The House of Commons Select Committee on Standards and Privileges has published its Report on Privilege: Hacking of Members’ Mobile Phones. The Report presents the Committee’s conclusions and recommendations following its inquiry into the matter referred to it by the House in September 2010.

As announced last September, the committee has not looked into specific allegations of hacking, some of which are currently under investigation by the prosecuting authorities or may become the subject of judicial review. Instead, the committee has considered whether hacking of MPs' mobile phones, if it has occurred, may be a contempt of Parliament.

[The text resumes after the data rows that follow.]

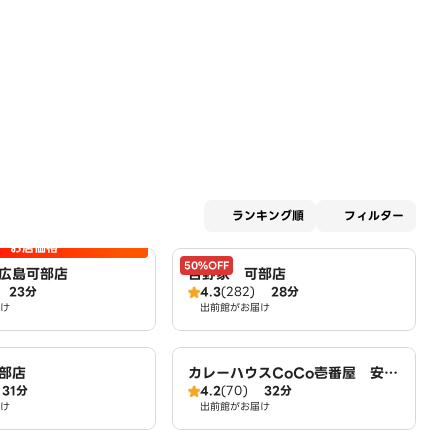
適用な
ランキング順
フィルター
お店価格
50%OFF
広島可部店
吉野家 可部店
23分
4.3
(282)
28分
け
出前館がお届け
部店
カレーハウスCoCo壱番屋 安佐
31分
4.2
(70)
32分
北区可部店（SD）
け
出前館がお届け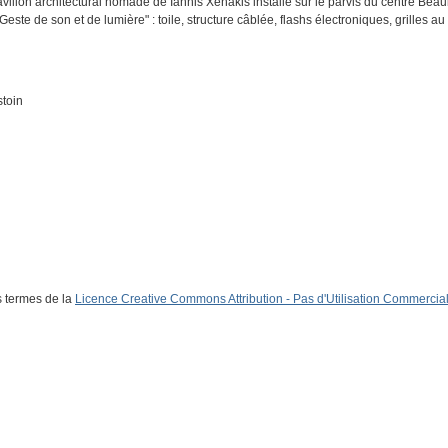
avillon architectural nomade de Iannis Xenakis installé sur le parvis du centre Be
ste de son et de lumière" : toile, structure câblée, flashs électroniques, grilles au 
stoin
s termes de la
Licence Creative Commons Attribution - Pas d'Utilisation Commerciale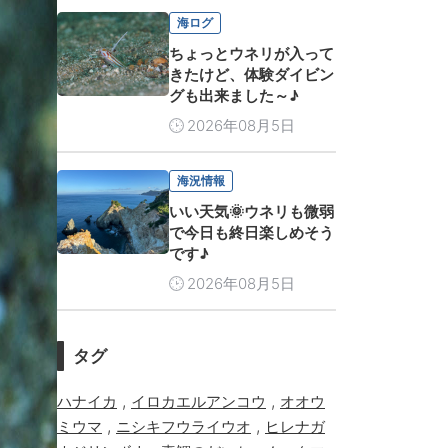
海ログ
ちょっとウネリが入って
きたけど、体験ダイビン
グも出来ました～♪
2026年08月5日
海況情報
いい天気🌞ウネリも微弱
で今日も終日楽しめそう
です♪
2026年08月5日
タグ
,
,
ハナイカ
イロカエルアンコウ
オオウ
,
,
ミウマ
ニシキフウライウオ
ヒレナガ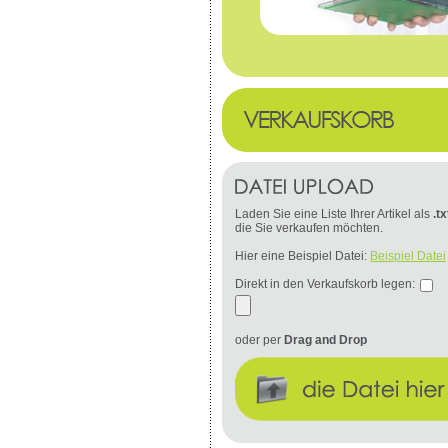
Laden Sie eine Liste Ihrer Artikel als
.tx
die Sie verkaufen möchten.
Hier eine Beispiel Datei:
Beispiel Datei
Direkt in den Verkaufskorb legen:
oder per
Drag and Drop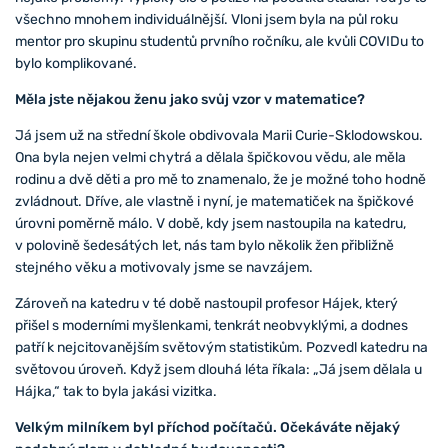
všechno mnohem individuálnější. Vloni jsem byla na půl roku
mentor pro skupinu studentů prvního ročníku, ale kvůli COVIDu to
bylo komplikované.
Měla jste nějakou ženu jako svůj vzor v matematice?
Já jsem už na střední škole obdivovala Marii Curie-Sklodowskou.
Ona byla nejen velmi chytrá a dělala špičkovou vědu, ale měla
rodinu a dvě děti a pro mě to znamenalo, že je možné toho hodně
zvládnout. Dříve, ale vlastně i nyní, je matematiček na špičkové
úrovni poměrně málo. V době, kdy jsem nastoupila na katedru,
v polovině šedesátých let, nás tam bylo několik žen přibližně
stejného věku a motivovaly jsme se navzájem.
Zároveň na katedru v té době nastoupil profesor Hájek, který
přišel s moderními myšlenkami, tenkrát neobvyklými, a dodnes
patří k nejcitovanějším světovým statistikům. Pozvedl katedru na
světovou úroveň. Když jsem dlouhá léta říkala: „Já jsem dělala u
Hájka,“ tak to byla jakási vizitka.
Velkým milníkem byl příchod počítačů. Očekáváte nějaký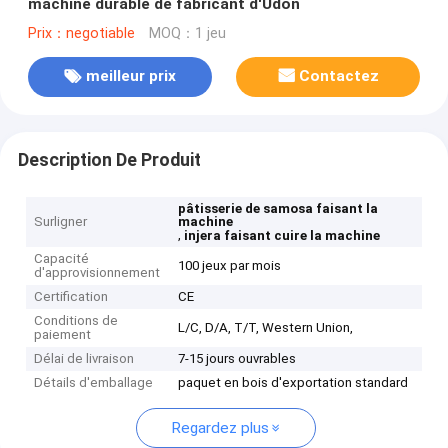
machine durable de fabricant d'Udon
Prix：negotiable
MOQ：1 jeu
meilleur prix
Contactez
Description De Produit
pâtisserie de samosa faisant la
Surligner
machine
,
injera faisant cuire la machine
Capacité
100 jeux par mois
d'approvisionnement
Certification
CE
Conditions de
L/C, D/A, T/T, Western Union,
paiement
Délai de livraison
7-15 jours ouvrables
Détails d'emballage
paquet en bois d'exportation standard
Regardez plus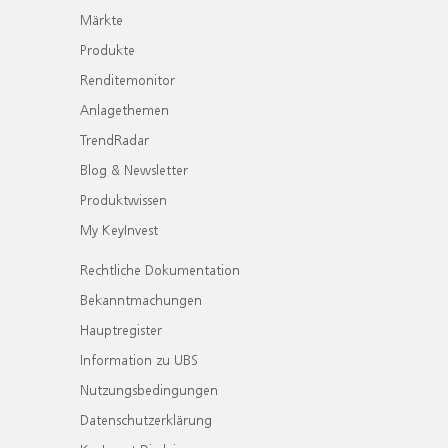
Märkte
Produkte
Renditemonitor
Anlagethemen
TrendRadar
Blog & Newsletter
Produktwissen
My KeyInvest
Rechtliche Dokumentation
Bekanntmachungen
Hauptregister
Information zu UBS
Nutzungsbedingungen
Datenschutzerklärung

The committee has concluded that a specific act of hacking could potentially be a contempt, if it can be shown to have interfered with the work of the House or to have impeded or obstructed an MP from taking part in such work. It has also concluded that a series of acts of hacking could potentially be a contempt, if it can be shown that the hacking has interfered with the work of the House by creating a climate of insecurity for one or more MPs.

The committee looks forward to publication by the Government of a draft Privileges Bill in the present Session of Parliament. It proposes that the draft Bill should include a definition of what is meant by 'contempt of Parliament' and that the Bill should codify Parliament’s powers to impose sanctions, including a power for the House of Commons to fine. 

The committee points out that hacking is an offence under the criminal law—although it also notes that the law as it relates to hacking is currently being reviewed by another Committee of the House—and that civil law remedies may be available to MPs, just as they are available to others. It suggests that MPs and the House should pursue legal remedies in preference to proceeding against hackers for contempt. And it recommends that only in exceptional circumstances should a hacker who has been brought before a court of law be proceeded against subsequently for contempt.

In the view of the committee, there should be no special provision made in law to provide MPs or Parliament with remedies for phone hacking through the courts that are not available to other victims of hacking. The law must apply equally to all.